**PROBLEM REQUIREMENTS**
Each record needs to be retyped exactly, though its pictures should not appear.

**DATA TO USE**
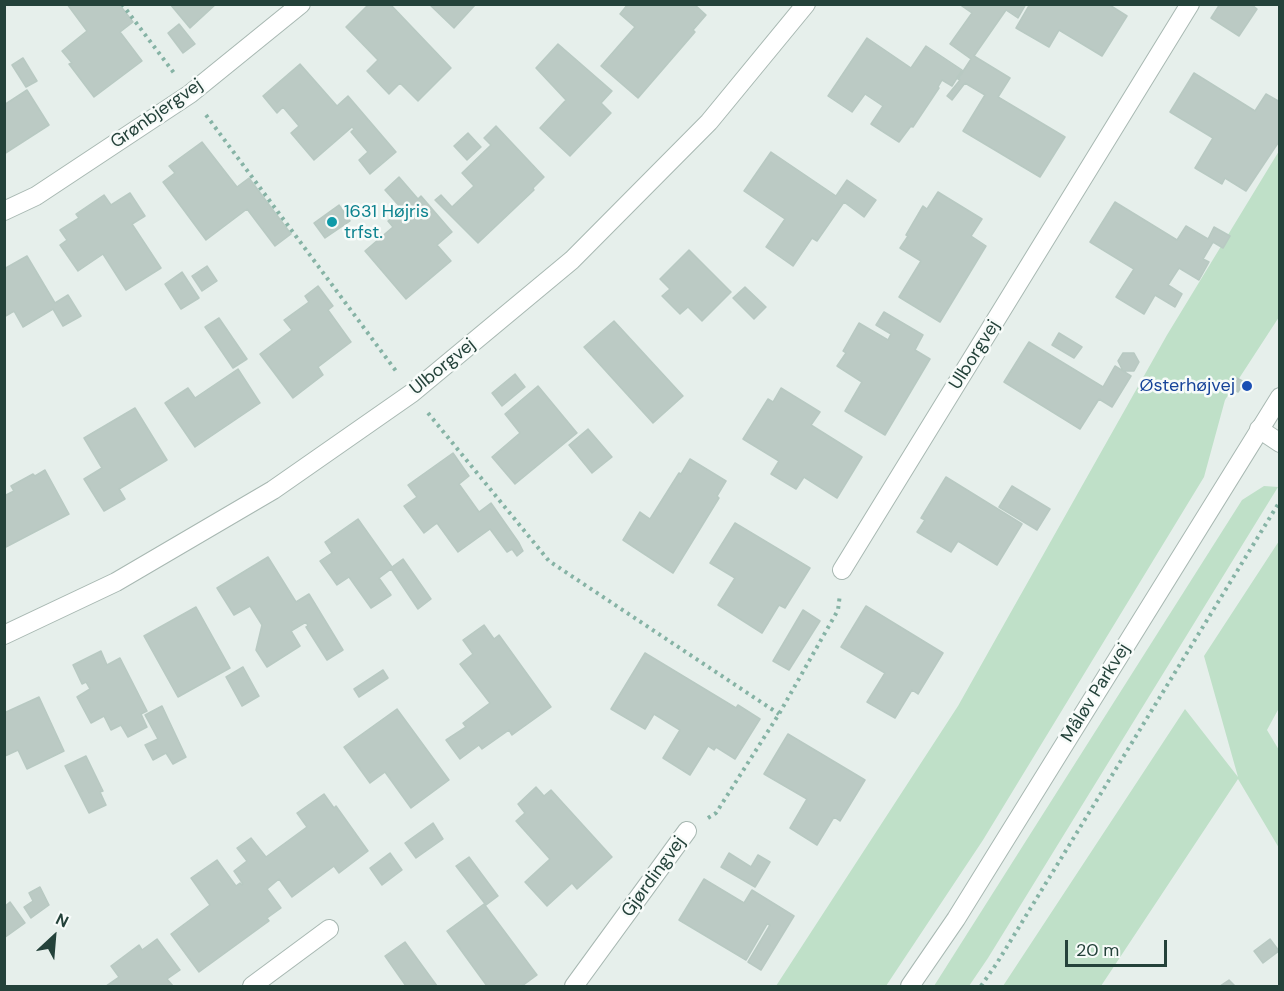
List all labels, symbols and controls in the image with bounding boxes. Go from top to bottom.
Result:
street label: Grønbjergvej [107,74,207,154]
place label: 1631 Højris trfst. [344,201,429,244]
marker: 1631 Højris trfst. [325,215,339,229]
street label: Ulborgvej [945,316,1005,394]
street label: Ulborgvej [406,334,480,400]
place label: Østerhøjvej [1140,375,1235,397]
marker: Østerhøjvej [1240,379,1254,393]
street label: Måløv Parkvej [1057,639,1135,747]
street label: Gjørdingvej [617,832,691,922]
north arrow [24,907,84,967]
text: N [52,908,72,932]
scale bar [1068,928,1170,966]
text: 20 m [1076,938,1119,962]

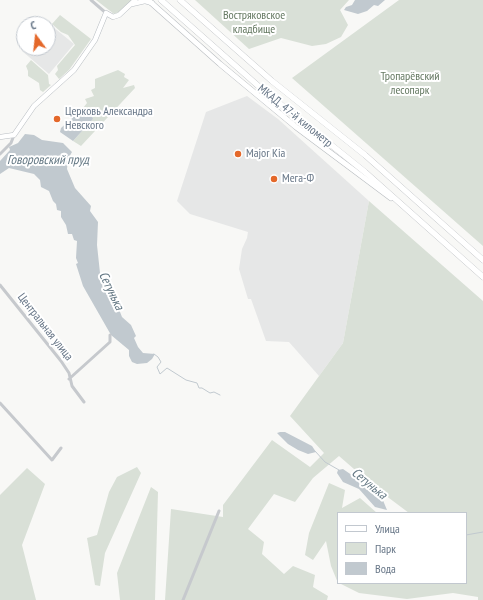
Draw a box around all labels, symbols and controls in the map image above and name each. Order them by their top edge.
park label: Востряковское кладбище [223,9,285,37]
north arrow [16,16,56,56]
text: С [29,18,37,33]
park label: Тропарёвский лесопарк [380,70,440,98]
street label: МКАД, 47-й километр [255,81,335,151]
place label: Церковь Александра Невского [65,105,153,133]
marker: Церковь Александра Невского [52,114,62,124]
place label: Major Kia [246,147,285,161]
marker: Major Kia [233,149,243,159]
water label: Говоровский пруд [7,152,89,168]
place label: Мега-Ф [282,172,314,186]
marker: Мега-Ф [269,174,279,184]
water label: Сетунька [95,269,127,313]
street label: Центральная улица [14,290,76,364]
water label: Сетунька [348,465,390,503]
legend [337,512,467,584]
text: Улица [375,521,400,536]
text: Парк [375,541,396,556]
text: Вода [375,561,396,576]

**WRITTEN RESPONSE**
List all labels, symbols and controls in the image with bounding boxes. Go from top to bottom.
Result:
street label: Grønbjergvej [107,74,207,154]
place label: 1631 Højris trfst. [344,201,429,244]
marker: 1631 Højris trfst. [325,215,339,229]
street label: Ulborgvej [945,316,1005,394]
street label: Ulborgvej [406,334,480,400]
place label: Østerhøjvej [1140,375,1235,397]
marker: Østerhøjvej [1240,379,1254,393]
street label: Måløv Parkvej [1057,639,1135,747]
street label: Gjørdingvej [617,832,691,922]
north arrow [24,907,84,967]
text: N [52,908,72,932]
scale bar [1068,928,1170,966]
text: 20 m [1076,938,1119,962]

Draw a box around all labels, symbols and controls in the map image above and name each. Order them by their top edge.
park label: Востряковское кладбище [223,9,285,37]
north arrow [16,16,56,56]
text: С [29,18,37,33]
park label: Тропарёвский лесопарк [380,70,440,98]
street label: МКАД, 47-й километр [255,81,335,151]
place label: Церковь Александра Невского [65,105,153,133]
marker: Церковь Александра Невского [52,114,62,124]
place label: Major Kia [246,147,285,161]
marker: Major Kia [233,149,243,159]
water label: Говоровский пруд [7,152,89,168]
place label: Мега-Ф [282,172,314,186]
marker: Мега-Ф [269,174,279,184]
water label: Сетунька [95,269,127,313]
street label: Центральная улица [14,290,76,364]
water label: Сетунька [348,465,390,503]
legend [337,512,467,584]
text: Улица [375,521,400,536]
text: Парк [375,541,396,556]
text: Вода [375,561,396,576]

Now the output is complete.